Conservation Volunteers Australia (CVA) organises marine debris surveys across key coastal areas of Australia, including the annual Cobourg Peninsula initiative, which it has run over the past five years.5
CVA’s Ms Joanne Davies says the volunteers who take part come from other states and overseas, paying just over $600 for the privilege of picking up rubbish in outstandingly beautiful remote country.
Mr Rod Collier, who led two groups of volunteers into the Top End – to Cobourg Peninsula in June this year, and Brown Point in the Garig Gunak Barlu National Park in August – hopes there are some signs of improvement.
‘At Wilgi near Cobourg last year, we found a couple of hundred feet of fishing net and about 100 black buoys, whereas this year we found one net too big to get out of the water, and picked up about 30 feet of net, and no buoys at all,’ he says.
The CVA team uses colour, size of mesh and size of twine to identify nets from a book provided by WWF. The identities of fishing nets and details of other debris found are documented and sent to WWF for recording. Although most fishing nets are now manufactured in China, they might have been used by Australian prawn trawlers or fishing boats from anywhere in Asia.
Ms Heidi Taylor, from Tangaroa Blue Ocean Care Society, says different areas are impacted by different types of debris, but plastics are the most common items found.
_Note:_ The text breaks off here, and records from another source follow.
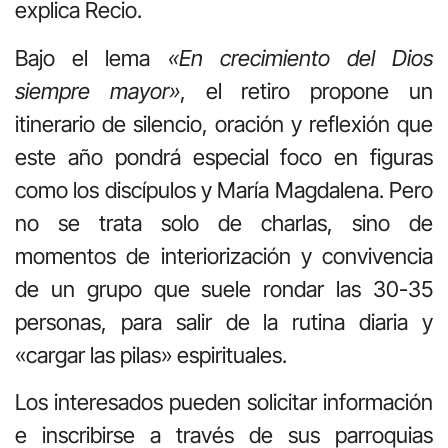
explica Recio.
Bajo el lema
«En crecimiento del Dios
siempre mayor»
, el retiro propone un
itinerario de silencio, oración y reflexión que
este año pondrá especial foco en figuras
como los discípulos y María Magdalena. Pero
no se trata solo de charlas, sino de
momentos de interiorización y convivencia
de un grupo que suele rondar las 30-35
personas, para salir de la rutina diaria y
«cargar las pilas» espirituales.
Los interesados pueden solicitar información
e inscribirse a través de sus parroquias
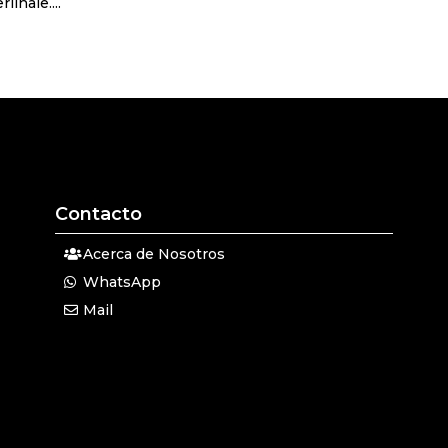
inale....
Contacto
Acerca de Nosotros
WhatsApp
Mail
‘The problem that is becoming more and more obvious is the breaking down processes that occur with plastics,’ she says.6 ‘There are not many animals or birds that could ingest a plastic water bottle, but over time that plastic bottle breaks down into countless smaller pieces.’
Other dangerous items include six-pack rings and other small plastic rings and packing tape.
‘We only see the small percentage of what washes up, or is left on the Australian coastline from those sites that are monitored,’ Ms Taylor explains.
She says that in south-west Western Australia, beach clean ups conducted in 2008 and 2009 showed the density of debris had increased by 23 per cent.
‘While volunteers contribute many hours and a huge amount of effort to keep their coastline clean, the continued flow of marine debris onto a beach can be disheartening. We believe that consumers, manufacturers and government must all work towards a common goal of reducing the amount of waste and packaging.
‘Do people actually notice the excess packaging? Creating a link to excess packaging, rubbish and the poor turtle with a bag in its stomach is a key message so people understand the long term impacts of their behaviour.’
1 Ian Kiernan, AO, was an early advocate for cleaning up oceans after he saw the famous Sargasso Sea littered with rubbish in the 1980s. See Williams C (2006). Green Gurus: Environmentalists Who Have Changed the Face of Australia. p. 100. Lothian, Melbourne. Kim McKay, AO, is currently Chair of the ECOS Editorial Advisory Board and Director of Momentum 2, a ‘social and sustainability marketing and communications’ company.
2 UNEP (2009). Marine Litter: A Global Challenge. p. 14. UNEP, Nairobi.
3 Project Kaisei is funded by a number of organisations, including the Scripps Institution of Oceanography at UC San Diego. www.projectkaisei.org
4 Ceccarelli DM (2009). Impacts of Plastic Debris on Australian Marine Wildlife. C&R Consulting, Brisbane.